As Nielsen SoundScan made clear earlier this month, the state of commercial music in 2013 was nothing short of awful. Album sales were down 8.4%. For the first time since Apple launched iTunes in 2003, digital downloads declined from the year before. It was by less than a percent, but it was less than a percent in the wrong direction.
If you were really buying into music in 2013, you were basically doing so in one of two ways: 1. Through streaming services like Pandora (P), Rdio and Spotify, which saw streams jump 32% to 118 billion; or 2. By buying vinyl and increasing sales of that once irrelevant medium by 33%. If you go back to 1993, vinyl sales are up 250% in the last 20 years as overall music sales slid 50%.
Streaming's remaining novelty and vinyl's nostalgia have a small role in those upticks, but there's a bit more at play behind those numbers. They're saying something fundamental about how we're consuming our music and what the expectations are from this point on. They're talking about music's future, and the artists, labels and companies that care about that future need to start listening.
The gains both streaming and vinyl are seeing are a huge statement on the weaknesses of downloads and the flawed experience provided by the favored MP3 sound file. When terrestrial radio began to lose its luster and CD sales started their steep and continued slide, the belief was that music fans could finally become their own curators. By sifting and stockpiling tracks, compiling playlists and poring over music blogs and social media, fans were going to create a utopian environment that finally matched the soundtrack of their lives.
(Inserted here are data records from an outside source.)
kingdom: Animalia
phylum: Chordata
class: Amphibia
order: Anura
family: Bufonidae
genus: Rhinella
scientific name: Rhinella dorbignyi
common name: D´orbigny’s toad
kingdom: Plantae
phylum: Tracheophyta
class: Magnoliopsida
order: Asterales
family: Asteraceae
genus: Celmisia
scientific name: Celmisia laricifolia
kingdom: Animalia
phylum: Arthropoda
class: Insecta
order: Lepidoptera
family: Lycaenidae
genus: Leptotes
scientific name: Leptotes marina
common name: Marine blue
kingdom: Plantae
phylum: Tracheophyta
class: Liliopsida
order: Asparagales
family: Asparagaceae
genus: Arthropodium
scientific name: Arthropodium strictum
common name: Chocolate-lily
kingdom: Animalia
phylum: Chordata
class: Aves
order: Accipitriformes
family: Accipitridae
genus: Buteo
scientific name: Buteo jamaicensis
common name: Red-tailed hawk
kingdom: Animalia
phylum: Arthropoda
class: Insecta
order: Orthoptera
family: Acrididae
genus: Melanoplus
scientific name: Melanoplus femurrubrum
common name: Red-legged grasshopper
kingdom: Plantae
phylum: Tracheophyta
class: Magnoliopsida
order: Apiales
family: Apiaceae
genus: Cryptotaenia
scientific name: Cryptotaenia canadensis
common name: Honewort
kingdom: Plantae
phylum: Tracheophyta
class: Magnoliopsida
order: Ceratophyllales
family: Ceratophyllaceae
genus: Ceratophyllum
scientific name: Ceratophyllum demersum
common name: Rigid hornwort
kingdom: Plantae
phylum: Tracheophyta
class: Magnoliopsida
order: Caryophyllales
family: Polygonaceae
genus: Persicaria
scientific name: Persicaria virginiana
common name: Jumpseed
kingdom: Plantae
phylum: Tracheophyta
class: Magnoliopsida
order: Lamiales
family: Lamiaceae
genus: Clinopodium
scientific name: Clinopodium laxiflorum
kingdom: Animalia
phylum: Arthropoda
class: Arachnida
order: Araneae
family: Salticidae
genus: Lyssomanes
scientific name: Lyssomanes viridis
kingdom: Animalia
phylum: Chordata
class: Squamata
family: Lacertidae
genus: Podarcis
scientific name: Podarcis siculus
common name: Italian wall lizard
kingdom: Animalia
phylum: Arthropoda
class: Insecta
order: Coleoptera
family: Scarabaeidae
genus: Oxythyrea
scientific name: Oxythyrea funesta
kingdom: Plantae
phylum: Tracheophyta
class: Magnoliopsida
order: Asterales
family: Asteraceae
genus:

The problem is that unless you're T. Bone Burnett and have hundreds of hours to dedicate to sifting through sources and diving into archives, it just isn't going to work that way. Casual fans can keep up, download podcasts of DJs and shows they love, search out artists and make connections, but that process only convolutes the job radio did when it functioned at its best. The most broad-based modern equivalents such as Seattle-based KEXP or the New York area's WFMU make a point of opening their airwaves to all comers and continuing a listener's education by throwing as much at them as possible.